'Çankaya'da Erdoğan, Başbakanlık'ta Gül'

Cumhurbaşkanlığı seçimleriyle ilgili konuşan AK Parti Genel Başkan Yardımcısı Mehmet Ali Şahin, ''Gönlümden geçen düşüncedir bu. Çankaya'da Recep Tayyip Erdoğan, Başbakanlık'ta Abdullah Gül" dedi.

'Çankaya'da Erdoğan, Başbakanlık'ta Gül'

AK Parti Genel Başkan Yardımcısı Mehmet Ali Şahin, AK Parti Safranbolu İlçe Başkanlığı'nca bir düğün salonunda düzenlenen "İstişare ve Danışma Toplantısı"nda konuştu.

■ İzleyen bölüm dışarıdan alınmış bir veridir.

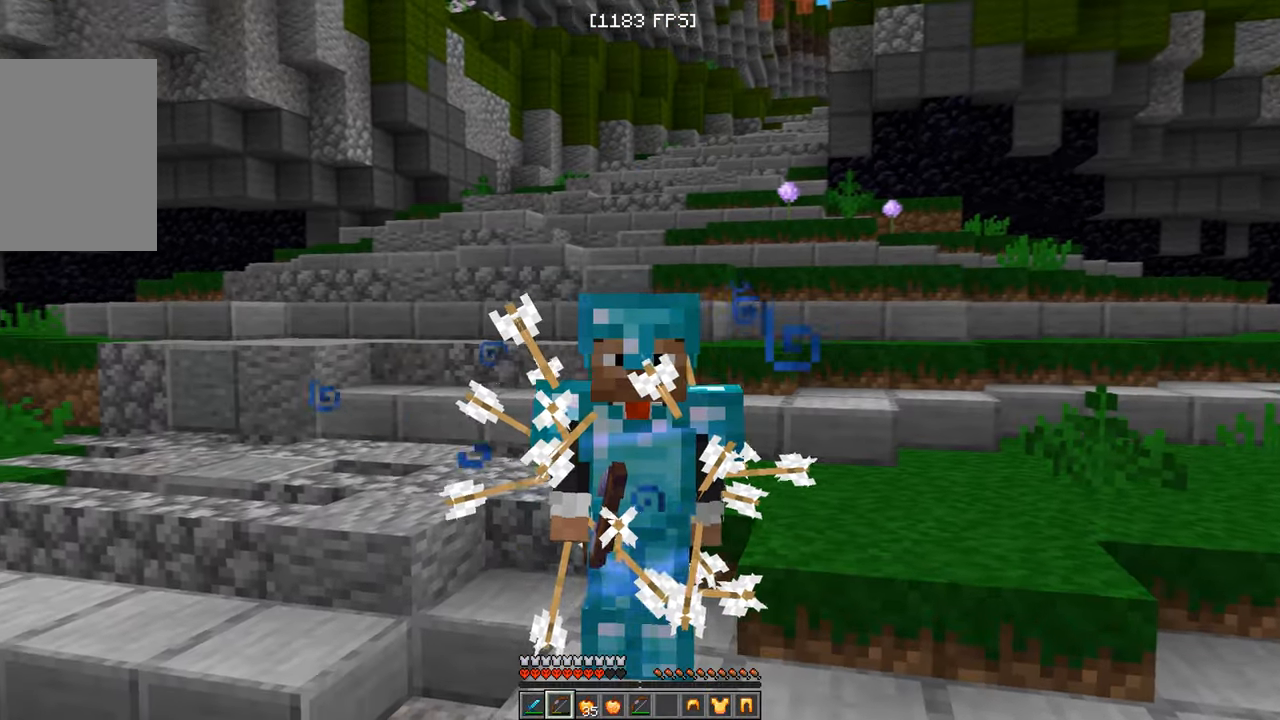
{"keys": [], "mouse": ["left"], "events": [[116, "mouse_left", "up"], [350, "mouse_left", "down"]]}
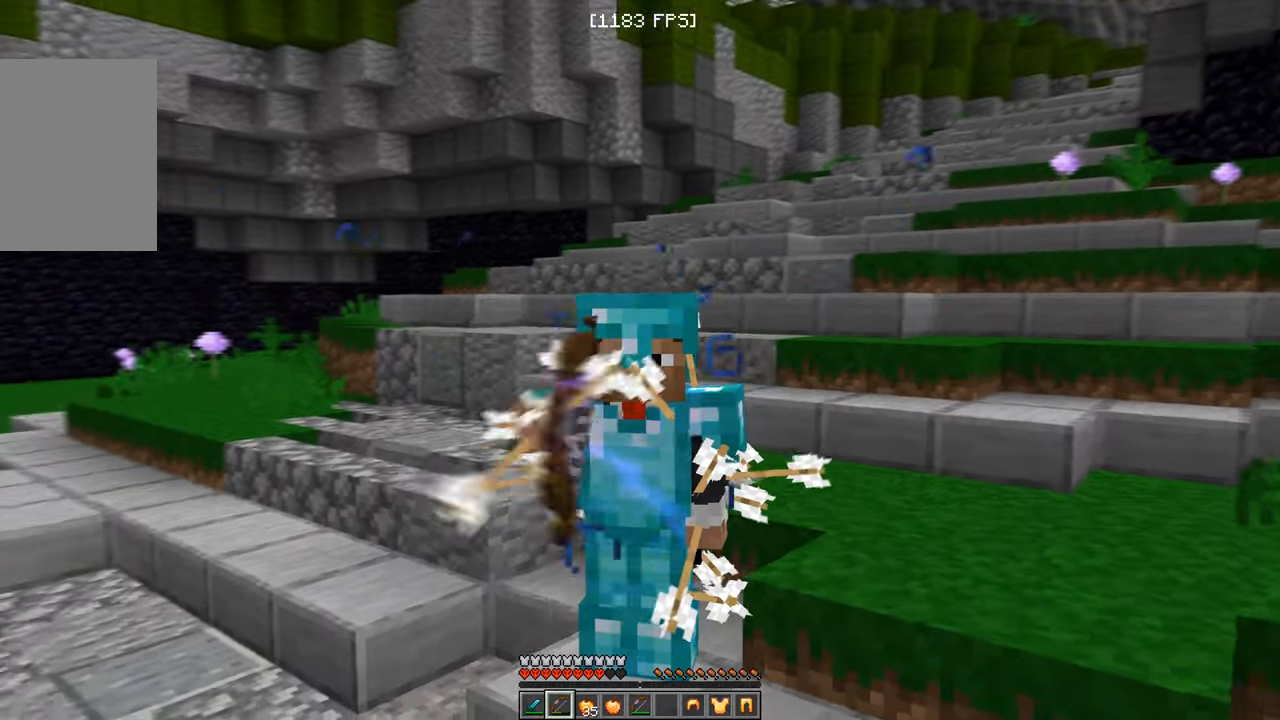
{"keys": [], "mouse": [], "events": [[183, "mouse_left", "up"]]}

Şahin, 2015 seçimlerindeki en önemli hedeflerinden birinin, AK Parti olarak güçlü bir şekilde parlamentoda yer almak olduğunu anlattı.

Bu sonucu elde edebilmeleri için partinin başında bulunacak kişinin şahsiyetinin de önemli olduğuna değinen Şahin, sözlerini şöyle sürdürdü:

"Bunu kendi aramızda konuşuyoruz. Mutlaka Başbakanımız, Abdullah Gül beyle de görüşüyordur. Kişisel düşüncem; bunu dar çerçeveli toplantılarda da ifade ettim şimdi de etmekte bir sakınca görmüyorum, Cumhurbaşkanımız Abdullah Gül'ün, ki bu partiyi birlikte kurduk, Tayyip Erdoğan aday olur ve cumhurbaşkanı seçilirse partiye yeniden geri dönmesi, genel başkanlığına gelmesi ve 2015 seçimlerinde AK Parti iktidarının başbakanı olmasıdır. Gönlümden geçen düşüncedir bu. Çankaya'da Recep Tayyip Erdoğan, Başbakanlık'ta Abdullah Gül."

Şahin, bu sırada bir katılımcının, "Sen varsın" sözüne, "Ben haddimi bilirim" diye karşılık verdi.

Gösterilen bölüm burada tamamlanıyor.